Now, we calculate saliency scores for each weight $j \in \{1, 2, 3, \dots, d\}$ in the form:
$$
\rho_j = \frac{w_j^2}{2 \widehat{\mathbf{F}}^{-1}_{j,j}}
$$

In [6]:
scores = (w**2) / (2.0 * fisher_inv.diag())

Now, we prune `target_sparsity * d` weights:

In [7]:
# find pruning threshold
kth_score = torch.kthvalue(scores, round(target_sparsity * d))[0]

# prune (i.e. set masks)
mask = scores > kth_score
print(f"Pruned model's sparsity = {1 - torch.sum(mask)/mask.numel()}")

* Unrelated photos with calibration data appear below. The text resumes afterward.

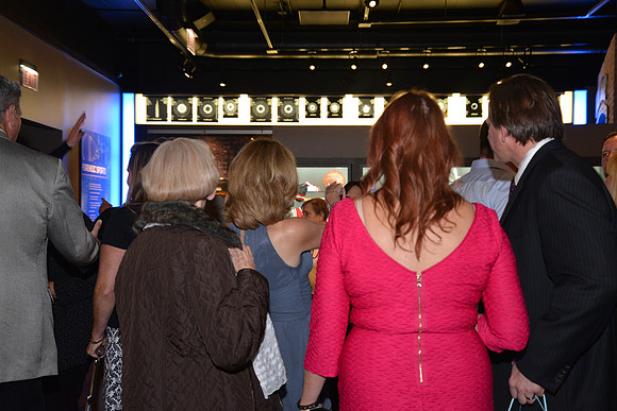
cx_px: 308
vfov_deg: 33.4
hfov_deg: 48.4
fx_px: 686
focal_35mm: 40
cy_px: 206
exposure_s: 1/60
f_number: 4.5
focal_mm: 40
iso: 1250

Pruned model's sparsity = 0.699999988079071


Besides pruning a weight $w_j$, the OBS framework updates the unpruned weights to compensate for the loss incurred by pruning. The optimal weight update, which prunes the weight $w_j$ and updates the remaining ones, is given by:
$$
\delta\mathbf{w}_j = -\frac{w_j}{\widehat{\mathbf{F}}^{-1}_{j,j}}\widehat{\mathbf{F}}^{-1} \mathbf{e}_j
$$
As described in the paper, due to the intractable combinatorial complexity when pruning multiple weights at once, we have to manually zero-out the pruned weights as they can be perturbed to a non-zero value by the optimal weight update coming from other pruned weights.

In [8]:
w -= fisher_inv.mul(w * (mask == 0) / fisher_inv.diag())
w[mask == 0] = 0.0

The 4-block oBERT pruning follows the same procedure, except that it implements a slightly different scoring and the optimal weight update equations, which can be found in the paper and in the [SparseML integration](https://github.com/neuralmagic/sparseml/blob/main/src/sparseml/pytorch/sparsification/pruning/modifier_pruning_obs.py).